Infrastructure debt 'not that scary': AusSuper chair
Thursday, 8 August 2013 12:20pm

AustralianSuper chair Heather Ridout has urged state governments not to be afraid of going into debt if the money is used to fund infrastructure projects.

Speaking at the Australian Centre for Financial Studies' 'Funding Australia's Future' forum in Sydney, Ridout said that state governments are well-placed to begin infrastructure projects, which can later be privatised with institutional investment from industry super funds.

"If it means state governments have to run a different balance sheet, run a bit of debt on a revolving basis, it's not that frightening, it's not really that scary, and I think we do really need to open our minds to it."

Ridout pointed to the New South Wales Government's model of 'recycling' infrastructure (i.e. selling off existing operations) in order to fund new projects as an example to other state governments.

Ridout's comments are part of a wider push from the industry super sector to encourage governments to put more resources into infrastructure. Governments have a vital role to play, the argument goes, as they are best positioned to bare the risks associated with new projects.

"It's not the business of AustralianSuper to get into taking on construction risk, and that's why the Port Botany one was a very good one," Ridout said. The tender for Port Botany was won by Industry Funds Management (IFM), a consortium of industry funds including AustralianSuper.

The Industry Super Network (ISN) has said industry funds have $15 billion ready to invest over the next five years. Other super investors, however, are not so ready to invest in infrastructure.

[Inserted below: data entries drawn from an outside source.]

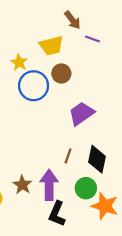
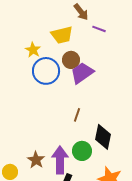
purple trapezoid: (81, 114) -> (82, 73), moved
brown line: (68, 156) -> (77, 115), moved
green circle: (86, 188) -> (82, 151), moved

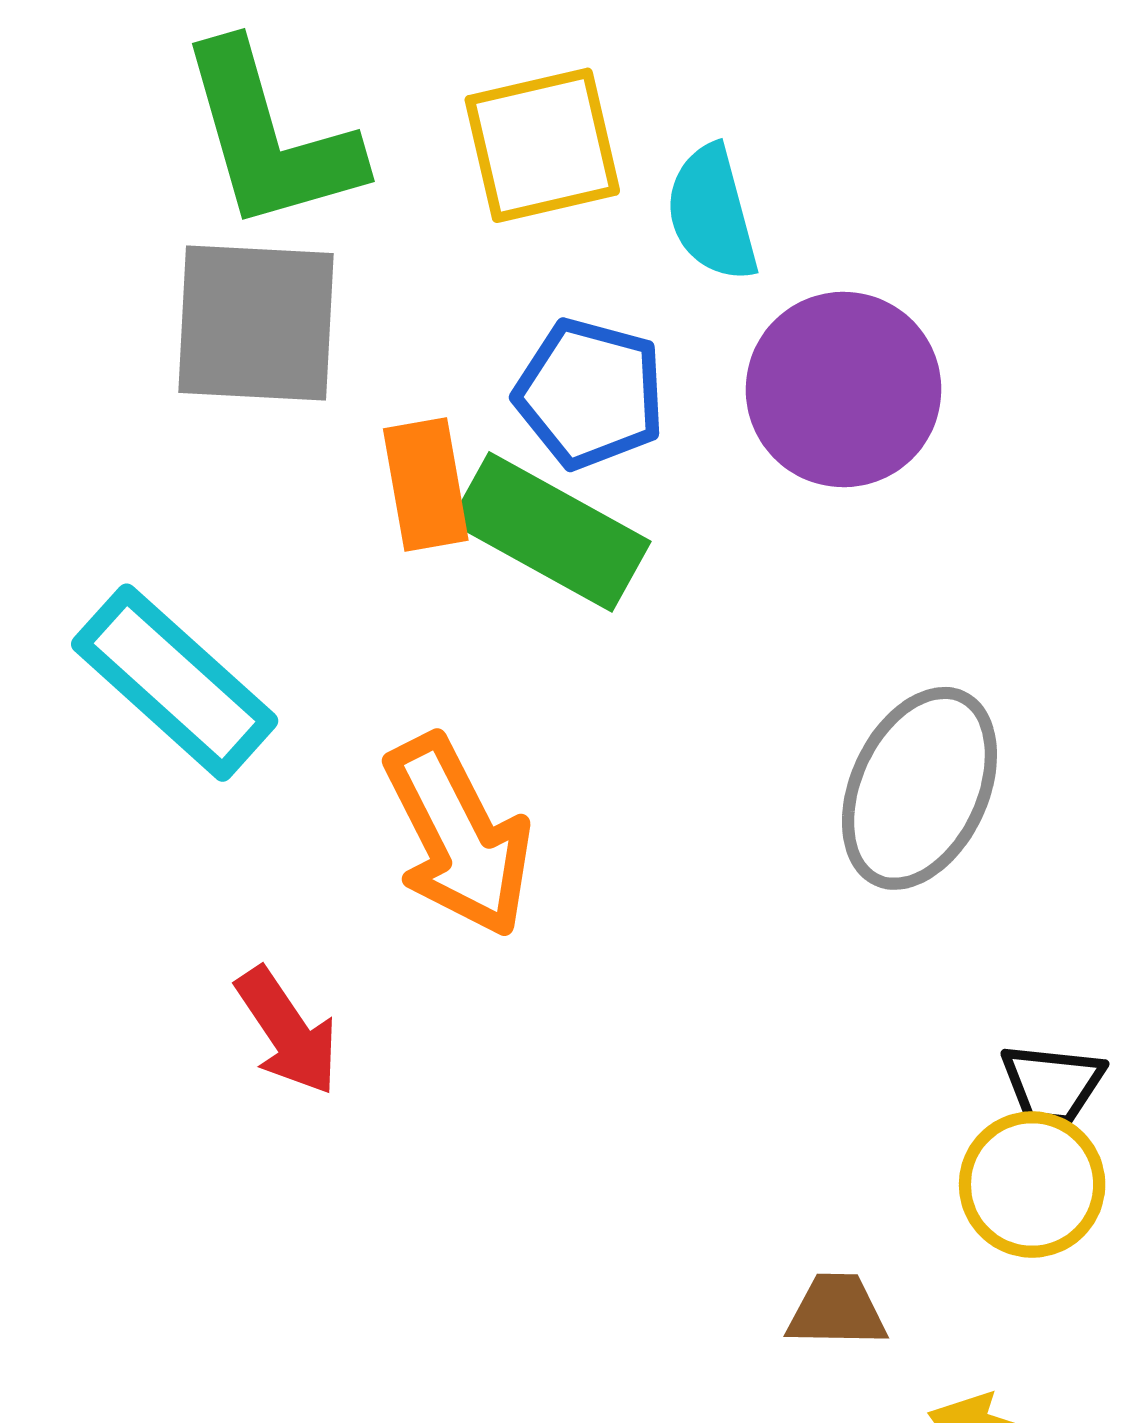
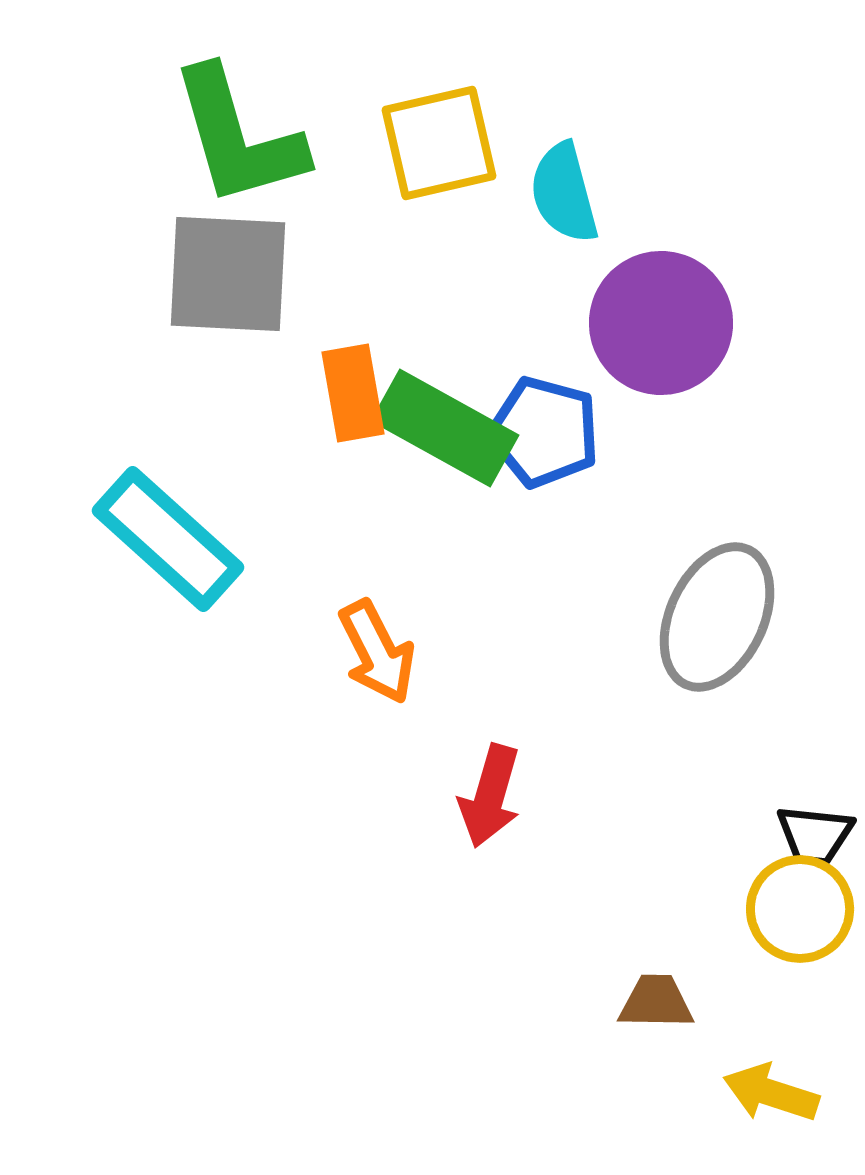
blue pentagon: (590, 394) -> (544, 432), moved
orange arrow: (458, 836) -> (377, 652), size x0.7
red arrow: (287, 1031) -> (490, 796), moved, turned 50

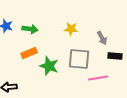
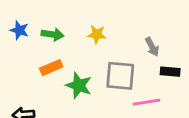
yellow star: (71, 29) -> (97, 34), moved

Also speaking at the Funding Australia's Future forum, former MLC head Steve Tucker said, "The constraints around liquidity are one serious issue, particularly for the retail sector. You've got members coming and going all the time, you've got people having pensions paid out at the flick of a switch these days."

However, he said that while self-managed super funds (SMSFs) do not currently invest much in infrastructure, this is due to a lack of opportunity rather than a lack of will.

"So you will see technology innovation coming really fast - as you already are - whereby the markets will be created that allow the execution at the desktop for the self-managed investor to get into these types of assets," Tucker said.

Ridout agreed. "Self-managed super funds are the biggest sector and they don't invest much in infrastructure because they can't invest easily enough.

"So rather than invest in infrastructure, they have to invest in the company, so it's very hard for them to get into the deal. So we have a real structural issue here in the super industry around them. And that's a product opportunity which I suspect a few people are having a very good lack at."